Narcoleptic Knights

Thursday, April 23, 2009

Wrung out, but Writing

I don't have much energy because it is late, but I have felt the need to write for days. I am stunned how often life's whirlwind can suddenly shift, leaving me writhing in the dust. Even though last week was significantly more taxing, this week has seemed completely out of my control. A week ago, our teaching team was missing one member the entire week, while our students bombarded us with questions about their research papers. My household was also missing our superstar - my amazing wife. Yet, it is this week that feels more insurmountable. I doubt I will ever truly understand that aspect of myself or narcolepsy. This condition seems to have an unending supply of twists and turns.

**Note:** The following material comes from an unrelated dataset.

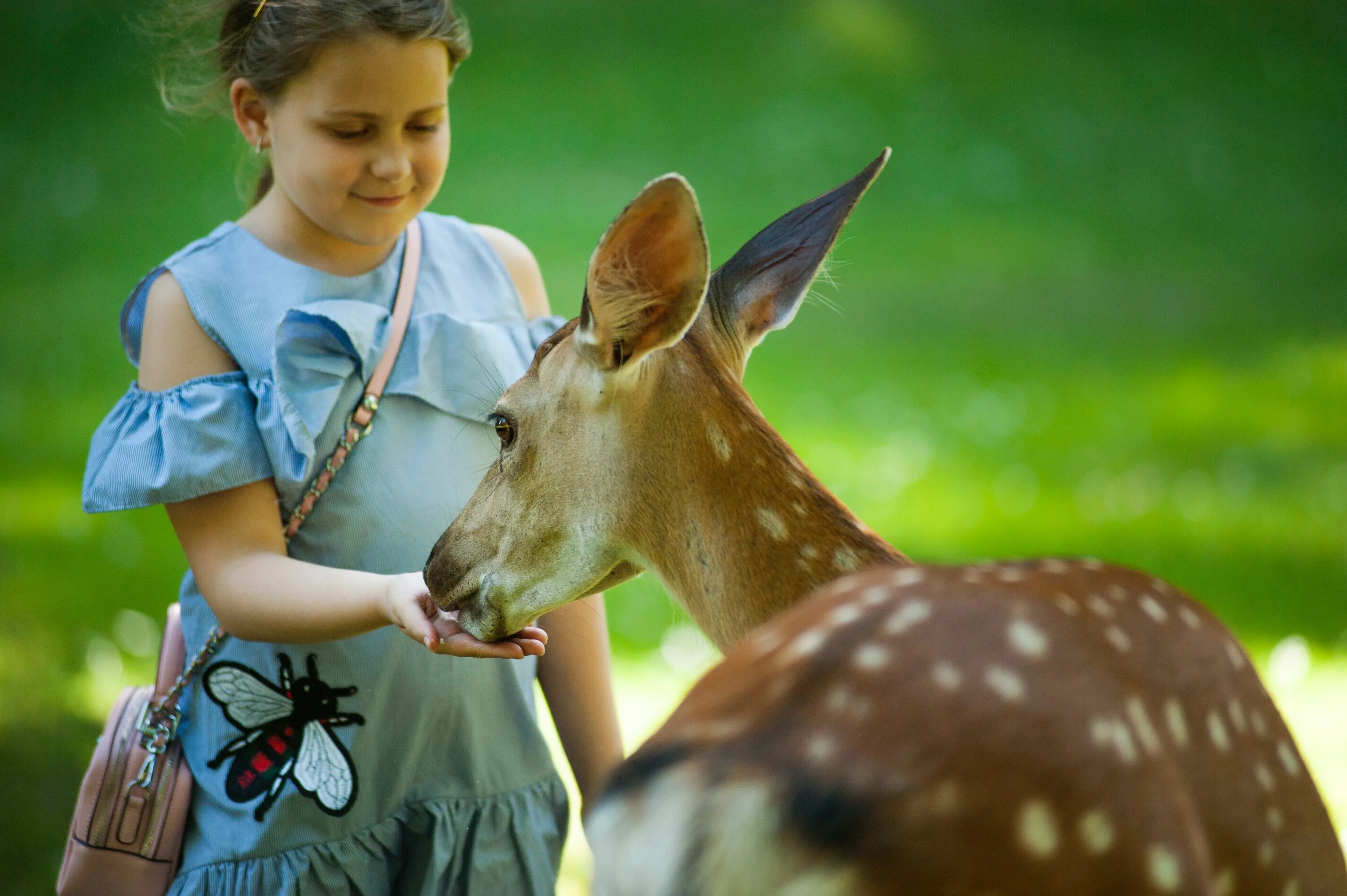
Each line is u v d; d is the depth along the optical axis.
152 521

Regardless, I have survived another week. I have a mountain of work this weekend - correcting and cleaning being the primary tasks at hand. Still, I am proud of myself for pushing through the challenges that continually crop up along the journey. I have had two intense department meetings this week. Two provided fantastic dialogue, but the underlying issues are enormous and get at the spiritual core of teaching. I also believe that another setback has been dealt in the realm of technology. After two years, numerous discussions, a day long listening session, and a full faculty and staff survey, our Technology Committee seemed ready to make a recommendation about modifying the usage rules for iPods/MP3 players and cell phones during the school day. But, during the chair's summary of the meeting (with only 10 minutes remaining) a slew of "issues" were raised - things we have discussed ad nauseum over the past two years - that delayed the process yet again. The ultimate irony is that our committee only makes a recommendation. The administrative team will give whatever we do final approval. Hearing about this situation today once again makes me questions whether this school is the right place for me or for my daughter. I hate that, but it also means that I am taking nothing for granted.